During a harsh and divisive campaign, Socialist supporters complained that they were often described by Prime Minister Viktor Orban and other leaders of his center-right Fidesz-Hungarian Civic Party not as the opposition but as enemies.

Medgyessy, 59, pledged Sunday night that he will serve all citizens.

“My conviction is that after forming the government, we must unify the country,” he said. “I repeat what I said several times: It’s my intention to be the prime minister of 10 million Hungarians, not two times 5 million. There are 10 million important people in Hungary, regardless of whom they voted for.”

President of China’s Heir Apparent To Begin U.S. Trip Today

LOS ANGELES TIMES -- BEIJING

The man expected to take over as leader of the world’s most populous nation leaves Tuesday on a diplomatic tour that will take him to Washington and a possible meeting with President Bush.

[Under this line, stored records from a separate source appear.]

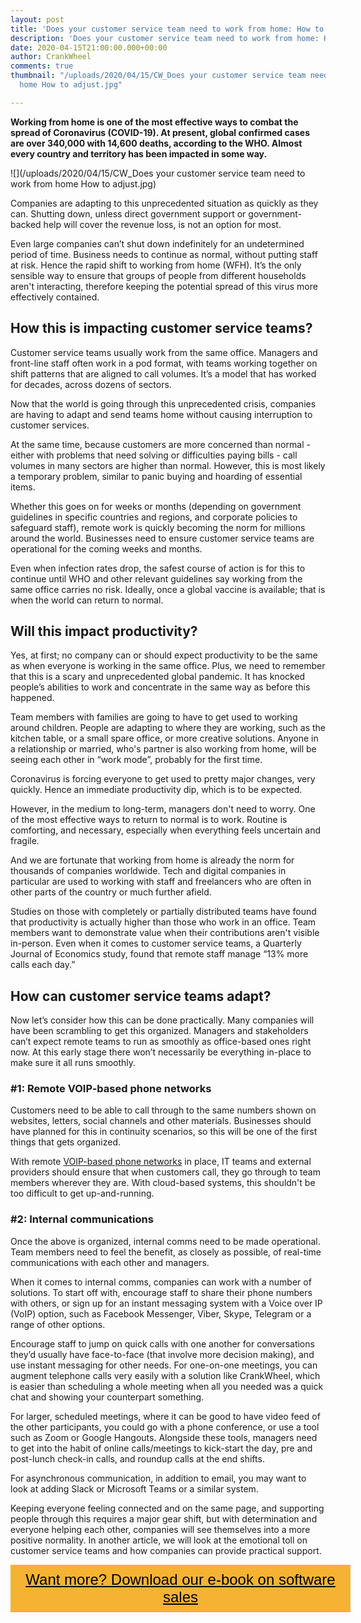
 ```yaml
---
layout: post
title: 'Does your customer service team need to work from home: How to adjust?'
description: 'Does your customer service team need to work from home: How to adjust?'
date: 2020-04-15T21:00:00.000+00:00
author: CrankWheel
comments: true
thumbnail: "/uploads/2020/04/15/CW_Does your customer service team need to work from
  home How to adjust.jpg"

---
```

**Working from home is one of the most effective ways to combat the spread of Coronavirus (COVID-19). At present, global confirmed cases are over 340,000 with 14,600 deaths, according to the WHO. Almost every country and territory has been impacted in some way.**

![](/uploads/2020/04/15/CW_Does your customer service team need to work from home How to adjust.jpg)

Companies are adapting to this unprecedented situation as quickly as they can. Shutting down, unless direct government support or government-backed help will cover the revenue loss, is not an option for most.

Even large companies can’t shut down indefinitely for an undetermined period of time. Business needs to continue as normal, without putting staff at risk. Hence the rapid shift to working from home (WFH). It’s the only sensible way to ensure that groups of people from different households aren't interacting, therefore keeping the potential spread of this virus more effectively contained.

## How this is impacting customer service teams?

Customer service teams usually work from the same office. Managers and front-line staff often work in a pod format, with teams working together on shift patterns that are aligned to call volumes. It’s a model that has worked for decades, across dozens of sectors.

Now that the world is going through this unprecedented crisis, companies are having to adapt and send teams home without causing interruption to customer services.

At the same time, because customers are more concerned than normal - either with problems that need solving or difficulties paying bills - call volumes in many sectors are higher than normal. However, this is most likely a temporary problem, similar to panic buying and hoarding of essential items.

Whether this goes on for weeks or months (depending on government guidelines in specific countries and regions, and corporate policies to safeguard staff), remote work is quickly becoming the norm for millions around the world. Businesses need to ensure customer service teams are operational for the coming weeks and months.

Even when infection rates drop, the safest course of action is for this to continue until WHO and other relevant guidelines say working from the same office carries no risk. Ideally, once a global vaccine is available; that is when the world can return to normal.

## Will this impact productivity?

Yes, at first; no company can or should expect productivity to be the same as when everyone is working in the same office. Plus, we need to remember that this is a scary and unprecedented global pandemic. It has knocked people’s abilities to work and concentrate in the same way as before this happened.

Team members with families are going to have to get used to working around children. People are adapting to where they are working, such as the kitchen table, or a small spare office, or more creative solutions. Anyone in a relationship or married, who's partner is also working from home, will be seeing each other in “work mode”, probably for the first time.

Coronavirus is forcing everyone to get used to pretty major changes, very quickly. Hence an immediate productivity dip, which is to be expected.

However, in the medium to long-term, managers don't need to worry. One of the most effective ways to return to normal is to work. Routine is comforting, and necessary, especially when everything feels uncertain and fragile.

And we are fortunate that working from home is already the norm for thousands of companies worldwide. Tech and digital companies in particular are used to working with staff and freelancers who are often in other parts of the country or much further afield.

Studies on those with completely or partially distributed teams have found that productivity is actually higher than those who work in an office. Team members want to demonstrate value when their contributions aren't visible in-person. Even when it comes to customer service teams, a Quarterly Journal of Economics study, found that remote staff manage “13% more calls each day.”

## How can customer service teams adapt?

Now let’s consider how this can be done practically. Many companies will have been scrambling to get this organized. Managers and stakeholders can’t expect remote teams to run as smoothly as office-based ones right now. At this early stage there won’t necessarily be everything in-place to make sure it all runs smoothly.

### #1: Remote VOIP-based phone networks

Customers need to be able to call through to the same numbers shown on websites, letters, social channels and other materials. Businesses should have planned for this in continuity scenarios, so this will be one of the first things that gets organized.

With remote [VOIP-based phone networks](https://www.openphone.com/solutions/small-business-phone-system) in place, IT teams and external providers should ensure that when customers call, they go through to team members wherever they are. With cloud-based systems, this shouldn't be too difficult to get up-and-running.

### #2: Internal communications

Once the above is organized, internal comms need to be made operational. Team members need to feel the benefit, as closely as possible, of real-time communications with each other and managers.

When it comes to internal comms, companies can work with a number of solutions. To start off with, encourage staff to share their phone numbers with others, or sign up for an instant messaging system with a Voice over IP (VoIP) option, such as Facebook Messenger, Viber, Skype, Telegram or a range of other options.

Encourage staff to jump on quick calls with one another for conversations they’d usually have face-to-face (that involve more decision making), and use instant messaging for other needs. For one-on-one meetings, you can augment telephone calls very easily with a solution like CrankWheel, which is easier than scheduling a whole meeting when all you needed was a quick chat and showing your counterpart something.

For larger, scheduled meetings, where it can be good to have video feed of the other participants, you could go with a phone conference, or use a tool such as Zoom or Google Hangouts. Alongside these tools, managers need to get into the habit of online calls/meetings to kick-start the day, pre and post-lunch check-in calls, and roundup calls at the end shifts.

For asynchronous communication, in addition to email, you may want to look at adding Slack or Microsoft Teams or a similar system.

Keeping everyone feeling connected and on the same page, and supporting people through this requires a major gear shift, but with determination and everyone helping each other, companies will see themselves into a more positive normality. In another article, we will look at the emotional toll on customer service teams and how companies can provide practical support.

<style> .btn-signup { padding-top: 11px !important; border-radius: 0px !important; background-color: #f6b333; text-align: center; padding: 10px 20px !important; border: 0px !important; width: 100%; margin-bottom: 20px; } .btn-signup a { color: black !important; font-family: 'Titillium Web', sans-serif; font-size: 24px !important; font-weight: normal !important; } </style>

<div class="btn-signup"><a style="cursor: pointer;" href="/sign-up-to-download">Want more? Download our e-book on software sales</a></div>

Chinese Vice President Hu Jintao is scheduled to stop in Singapore and Malaysia before traveling to the United States on Saturday for a weeklong visit that will allow American officials to take further measure of the man nearly everyone believes will succeed President Jiang Zemin within a year.

Hu’s visit comes as Sino-U.S. relations, which enjoyed a revival after Bush came to China in February, have hit another rocky patch over what Beijing perceives to be an alarming tilt by the Bush administration toward Taiwan.

The subject of Taiwan is likely to dominate Hu’s agenda in Washington, including an expected meeting with Bush, who invited Hu to the United States while in Beijing two months ago. The two men met for the first time then, chatting briefly over tea right before Bush delivered a speech at Hu’s alma mater, Qinghua University.

Microsoft’s Gates Says Windows Hurt By Sanctions

CHICAGO TRIBUNE -- WASHINGTON

In his first courtroom appearance during Microsoft Corp.’s marathon antitrust battle, chairman Bill Gates said Monday the software giant would effectively disintegrate if a federal judge accepted the proposed judicial order by the nine states that refuse to settle the case.

Microsoft’s opponents accused Gates of crying wolf, exaggerating the problems for the company, the software industry and consumers. The states are unhappy with a proposed settlement between the company, the Justice Department and nine other states.

Armed with PowerPoint slides to help make his case, Gates told U.S. District Judge Colleen Kollar-Kotelly the non-settling states would give competitors too much access to Microsoft’s trade secrets.

They could make their own versions of the Windows operating system and applications, Gates said, making it impossible for Microsoft to earn the type of profits necessary to fund the research and development that leads to new products.